State and local governments also have issued pension obligation bonds to fund their public pensions with the understanding that they would be able to earn more on their investments, said Bart Mosley, co-president of Trident Municipal Research LLC.

“The basic problem that the market is looking at is that the causes of the pension-funding gap should be addressed before borrowing,” Mosley said. “The gap should stop getting bigger before you use borrowing to cover the gap.”

Natalie Cohen, a senior analyst at Wells Fargo, said the taxable Build America Bond program served as a “graduate school” for the corporate investor to learn about the municipal market.

BABs were created in 2009 as part of the American Recovery and Reinvestment Act but expired in 2010. Issuers received subsidy payments from the federal government equal to 35% of their interest costs.

At the end of 2010 there was a surge in taxable bond issuance as issuers rushed to take advantage of the BAB program before it expired. At the beginning of 2011, issuers were still allowed to refund BAB deals.

However, most such issues were noncallable, which helps explain the 5.8% decline in refunding in the first half of 2012. Refundings dropped to $3.45 billion with 226 deals from $3.66 billion with 83 deals during the same period last year.

“Without new issuance coming into the market from the BAB program, issuance will continue to dwindle,” Mosley said.

Five of the 10 muni sectors saw double-digit declines of taxable debt, according to Thomson Reuters. The biggest decline in taxable issuance was in health care, where it fell 69.1% to $106.4 million in 15 deals this year from $344.1 million and seven deals in the same period last year.

Issuance in the development sector was down 47.1% to $331.7 million in 19 offerings from $627.1 million and 45 deals. In the education sector, taxable bond issuance decreased 42.9% to $3.48 billion in 204 deals from $6.09 billion in 340 deals.

“It makes sense that there is a drop in education because for a lot of issuers there is a certain amount of uncertainty about what enrollment and what funding is going to be,” Kozlik said. “It does make sense that there are certain issuers that might be holding off on issuing certain types of debt.”

Utilities saw the largest increase in taxable bond issuance, soaring 368.8% to $1.23 billion in 52 deals for the first six months of this year from $262.8 million in 19 deals over the same period last year.

Taxable bonds for public facilities followed with a 141.5% jump to $238.1 million in 20 issues, up from $98.6 million and 9 deals. In housing, issuance increased 79.3% to $423.7 million in 25 deals, up from $236.3 million and 17 deals.

Environmental facilities saw a marginal increase to $29.1 million from only one issue in the first half of 2012 compared with no deals the first half of the previous year.

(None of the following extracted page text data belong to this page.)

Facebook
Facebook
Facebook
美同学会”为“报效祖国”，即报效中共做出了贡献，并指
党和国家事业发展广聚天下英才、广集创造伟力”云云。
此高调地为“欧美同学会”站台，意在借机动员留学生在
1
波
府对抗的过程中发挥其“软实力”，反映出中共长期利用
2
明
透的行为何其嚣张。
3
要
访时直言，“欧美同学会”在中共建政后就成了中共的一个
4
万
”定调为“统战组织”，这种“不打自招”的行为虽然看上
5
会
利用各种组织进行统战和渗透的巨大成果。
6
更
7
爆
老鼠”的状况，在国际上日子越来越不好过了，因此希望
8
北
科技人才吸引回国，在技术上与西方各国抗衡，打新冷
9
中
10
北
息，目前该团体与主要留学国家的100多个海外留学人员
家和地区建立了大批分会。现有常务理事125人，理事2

State agencies, the largest issuers of taxable bonds by dollar amount, sold 32.9% less of the bonds in the first half of 2012, compared to the same period last year. Overall volume in the sector declined to $2.98 billion and 67 deals from $4.44 billion in 64 deals.

Taxable sales by states declined 68.5% to $1.38 billion via 19 deals from $4.38 billion and 12 deals. But issuance by cities and towns jumped 133% to $2.72 billion in 165 deals from $1.17 billion in 87 offerings.

Colleges and universities had the largest increase in taxable bond issuance among issuers, up 910.4% to $1.33 billion in 25 deals from $131.3 million and 12 deals in the first half of last year.